Багатур - стр. 39
– А ведь точно! – хлопнул себя по коленям Чюгай. – Это, если отсюда на заход солнца скакать, забирая к югу. В одном переходе!
– Да поболе… – усомнился Итларь. – Но всё равно, близко. А кто там сейчас сидит? Не старый ли Ченегрепа?
– Он! – кивнул Чюгай.
– Хм… А вернулся ли Ченегрепа с кышлага?69 Зимует он у моря, а сюда обычно откочёвывает ближе к маю, когда всходит молодая трава…
– Ченегрепа, сын Белдуза, – мой дед! – гордо оповестил командующих Кулмей. – И в Салмакаты он возвращается, лишь только сходит снег. Тута айлаг его!
Итларь рот раскрыл, дабы определить место и значение молодого воина, но прикусил язык. Вместо отповеди он развернулся к Олегу и проговорил неторопливо:
– Салмакаты печенежской была, прадеды наши отвоевали её у орды…
– Йазы‑Цопон? – не удержался Олег.
– Не‑е… – замотал головою Итларь. – Кара‑Бей. Крепость такой же осталась, а прежних хозяёв перебили…
– Одного на развод оставили! – жизнерадостно поправил его Кулмей, по‑прежнему невидимый в потёмках. – Байчу, сына Кухея! Эй, Байча! Спишь?
– Заснёшь с тобой… – ответил ворчливый голос. – Чего тебе?
– Ты у нас печенег?
– Я не у вас, я сам по себе печенег. Всё, можно спать дальше?
– Спи, спи! – милостиво позволил Кулмей.
Отсмеявшись, командование вплотную занялось стратегией и тактикой…
На рассвете полутысяча тронулась к Мическу, что оставался в паре вёрст к северу, на том же берегу Тетерева. Городишко сей был мал настолько, что стены, окружавшие его, не имели башен. Но стража не дремала – мигом высыпала на заборола,70 лишь завидя конные сотни.
Олег подскакал к запертым воротам и крикнул:
– Княжье дело! Кто тут у вас волостель?71
Из бойницы над запертыми воротами высунулся дюжий мужик в шлеме‑наплешнике.
– Ну, я, – прогудел он.
– Так слушай!

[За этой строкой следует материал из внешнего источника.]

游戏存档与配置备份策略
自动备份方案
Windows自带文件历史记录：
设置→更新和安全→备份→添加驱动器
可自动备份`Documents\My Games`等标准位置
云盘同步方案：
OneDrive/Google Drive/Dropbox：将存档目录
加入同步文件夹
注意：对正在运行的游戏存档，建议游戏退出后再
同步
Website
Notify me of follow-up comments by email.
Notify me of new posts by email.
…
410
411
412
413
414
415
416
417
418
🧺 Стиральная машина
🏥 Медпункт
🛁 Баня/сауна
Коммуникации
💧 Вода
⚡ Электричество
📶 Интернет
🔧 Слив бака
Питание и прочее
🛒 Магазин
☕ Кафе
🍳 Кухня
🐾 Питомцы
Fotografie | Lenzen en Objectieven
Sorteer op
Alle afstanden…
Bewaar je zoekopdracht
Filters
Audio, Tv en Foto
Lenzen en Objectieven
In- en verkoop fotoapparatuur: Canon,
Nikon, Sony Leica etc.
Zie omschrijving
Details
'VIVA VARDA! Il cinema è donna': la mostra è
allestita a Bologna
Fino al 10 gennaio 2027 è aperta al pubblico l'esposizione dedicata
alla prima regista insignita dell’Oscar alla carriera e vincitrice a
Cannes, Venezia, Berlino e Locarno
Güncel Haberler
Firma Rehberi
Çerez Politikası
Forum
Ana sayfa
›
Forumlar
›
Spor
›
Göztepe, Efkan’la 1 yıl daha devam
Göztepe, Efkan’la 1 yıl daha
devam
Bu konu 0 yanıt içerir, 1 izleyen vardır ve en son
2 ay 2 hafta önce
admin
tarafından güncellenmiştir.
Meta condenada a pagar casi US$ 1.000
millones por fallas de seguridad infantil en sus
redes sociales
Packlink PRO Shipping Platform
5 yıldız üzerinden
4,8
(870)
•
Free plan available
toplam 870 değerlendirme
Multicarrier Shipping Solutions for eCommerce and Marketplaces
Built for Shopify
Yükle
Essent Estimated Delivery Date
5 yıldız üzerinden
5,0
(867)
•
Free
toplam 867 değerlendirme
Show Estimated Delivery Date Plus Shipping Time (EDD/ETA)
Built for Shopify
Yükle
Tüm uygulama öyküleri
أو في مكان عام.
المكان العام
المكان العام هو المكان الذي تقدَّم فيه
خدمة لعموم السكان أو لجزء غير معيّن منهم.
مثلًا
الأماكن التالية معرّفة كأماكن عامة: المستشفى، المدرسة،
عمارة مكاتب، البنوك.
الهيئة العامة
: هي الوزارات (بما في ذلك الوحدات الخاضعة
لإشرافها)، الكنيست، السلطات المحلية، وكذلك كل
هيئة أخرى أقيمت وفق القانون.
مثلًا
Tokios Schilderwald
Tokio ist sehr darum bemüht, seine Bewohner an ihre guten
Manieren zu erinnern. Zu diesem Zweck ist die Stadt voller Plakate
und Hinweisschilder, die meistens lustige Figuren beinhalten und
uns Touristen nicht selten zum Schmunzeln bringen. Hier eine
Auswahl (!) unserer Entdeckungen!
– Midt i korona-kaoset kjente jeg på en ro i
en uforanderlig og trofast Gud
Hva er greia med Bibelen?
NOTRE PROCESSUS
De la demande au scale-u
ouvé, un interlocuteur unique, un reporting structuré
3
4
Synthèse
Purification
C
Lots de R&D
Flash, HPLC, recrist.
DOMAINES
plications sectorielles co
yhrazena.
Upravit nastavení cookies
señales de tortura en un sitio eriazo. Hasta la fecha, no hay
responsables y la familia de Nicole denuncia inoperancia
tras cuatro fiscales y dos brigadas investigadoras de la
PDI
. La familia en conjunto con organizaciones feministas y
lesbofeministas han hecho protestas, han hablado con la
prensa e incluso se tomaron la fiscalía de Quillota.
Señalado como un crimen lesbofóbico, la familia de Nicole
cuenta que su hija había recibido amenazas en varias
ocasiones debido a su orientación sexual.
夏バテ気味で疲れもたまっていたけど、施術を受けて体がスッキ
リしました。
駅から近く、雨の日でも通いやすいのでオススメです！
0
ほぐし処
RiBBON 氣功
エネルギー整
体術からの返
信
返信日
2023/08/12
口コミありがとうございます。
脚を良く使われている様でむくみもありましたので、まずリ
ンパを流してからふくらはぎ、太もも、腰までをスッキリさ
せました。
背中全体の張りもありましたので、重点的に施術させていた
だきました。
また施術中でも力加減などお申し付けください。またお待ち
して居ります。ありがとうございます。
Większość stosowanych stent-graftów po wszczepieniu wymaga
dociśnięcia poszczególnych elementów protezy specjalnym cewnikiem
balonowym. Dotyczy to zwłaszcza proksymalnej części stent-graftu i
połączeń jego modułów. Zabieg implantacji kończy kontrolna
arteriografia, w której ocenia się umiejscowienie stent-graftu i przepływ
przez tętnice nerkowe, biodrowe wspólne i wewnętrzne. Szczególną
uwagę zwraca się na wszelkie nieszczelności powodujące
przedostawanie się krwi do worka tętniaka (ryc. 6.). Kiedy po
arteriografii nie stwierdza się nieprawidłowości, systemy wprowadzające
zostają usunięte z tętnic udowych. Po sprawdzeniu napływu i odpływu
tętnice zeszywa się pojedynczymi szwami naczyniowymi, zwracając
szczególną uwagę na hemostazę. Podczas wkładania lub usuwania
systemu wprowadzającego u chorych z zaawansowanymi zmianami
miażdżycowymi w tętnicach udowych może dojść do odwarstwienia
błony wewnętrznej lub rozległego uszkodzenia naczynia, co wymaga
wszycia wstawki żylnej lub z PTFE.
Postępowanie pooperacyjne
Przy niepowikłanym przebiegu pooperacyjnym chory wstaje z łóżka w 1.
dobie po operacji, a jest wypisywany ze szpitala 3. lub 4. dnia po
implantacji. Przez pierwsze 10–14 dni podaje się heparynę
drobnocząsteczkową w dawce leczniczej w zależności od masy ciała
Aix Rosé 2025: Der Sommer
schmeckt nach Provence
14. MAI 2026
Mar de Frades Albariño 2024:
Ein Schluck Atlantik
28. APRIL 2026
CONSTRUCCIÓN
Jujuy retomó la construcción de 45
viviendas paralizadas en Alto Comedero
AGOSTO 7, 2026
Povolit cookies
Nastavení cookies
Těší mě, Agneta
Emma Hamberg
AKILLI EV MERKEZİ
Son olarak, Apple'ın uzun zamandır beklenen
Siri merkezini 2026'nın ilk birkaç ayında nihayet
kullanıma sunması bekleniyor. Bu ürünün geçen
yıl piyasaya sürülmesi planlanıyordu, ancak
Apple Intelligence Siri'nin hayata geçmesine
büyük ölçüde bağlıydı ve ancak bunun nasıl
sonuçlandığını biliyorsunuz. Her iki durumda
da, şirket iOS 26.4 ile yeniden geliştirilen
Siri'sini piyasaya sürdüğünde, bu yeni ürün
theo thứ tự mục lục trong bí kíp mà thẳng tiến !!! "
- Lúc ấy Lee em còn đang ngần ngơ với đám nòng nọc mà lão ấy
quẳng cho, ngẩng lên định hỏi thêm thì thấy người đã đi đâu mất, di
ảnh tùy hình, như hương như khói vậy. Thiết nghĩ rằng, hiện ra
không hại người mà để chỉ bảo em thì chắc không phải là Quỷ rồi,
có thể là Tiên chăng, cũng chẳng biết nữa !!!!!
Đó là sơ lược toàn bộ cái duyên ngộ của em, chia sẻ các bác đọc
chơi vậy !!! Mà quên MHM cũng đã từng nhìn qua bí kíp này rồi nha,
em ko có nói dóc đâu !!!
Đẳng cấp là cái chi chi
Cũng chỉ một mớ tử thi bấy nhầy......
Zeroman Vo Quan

Сегодня до вас доберётся полк воеводы Якима Влунковича, ясно?
– Ну, ясно…
– Ясно ему… Ежели не хотите бесчинств, встретьте их ласково, приветьте – пиво выкатите и чего покрепче. Они, чем пьянее, тем добрее!
– Ну, ладно…
– Ну, пока! – передразнил Олег волостеля и поворотил коня прочь, в степь Половецкую.
Степь стелилась то гладкой, как море в тихий день, то слегка всхолмленной плавными перепадами высот и низин. А над нею распахивалось небо, такое же пустое и обильное простором.
Конь глухо тюпал копытами по колючей сухой траве, сбивал репейники, ступал в стародавний навоз, иссушенный ветром, переступал через лошадиные кости, выбеленные дождём.
К концу лета степная трава выгорает, буреет и желтеет. Ложится под осенними дождями неприглядными космами, приобретая вид унылый и безрадостный.
То, что простиралось вокруг, звалось равниной, однако монотонность плоского поля то и дело нарушалась – гладкую степь перерезали реки и ручьи, она распадалась оврагами, проваливалась круглыми котловинами‑западинами с плоским дном, густо заросшим ивняком и осиновым кустом. Островами, затерянными в степном море, поднимались дубравы, кленовые и ясеневые рощи, а пески речных долин скреплялись корнями могучих сосновых боров.
Чем дальше на юг, тем пустынней становилась Половецкая степь – рощицы остались позади, даже одинокие деревья не показывались взгляду. Одно Дикое Поле простёрлось вокруг – неопрятное, нечесаное, в буром полегшем бурьяне. Но уже пробивалась зелень, прорастала, жадно поглощая воду и солнце, обещая взойти буйным разнотравьем.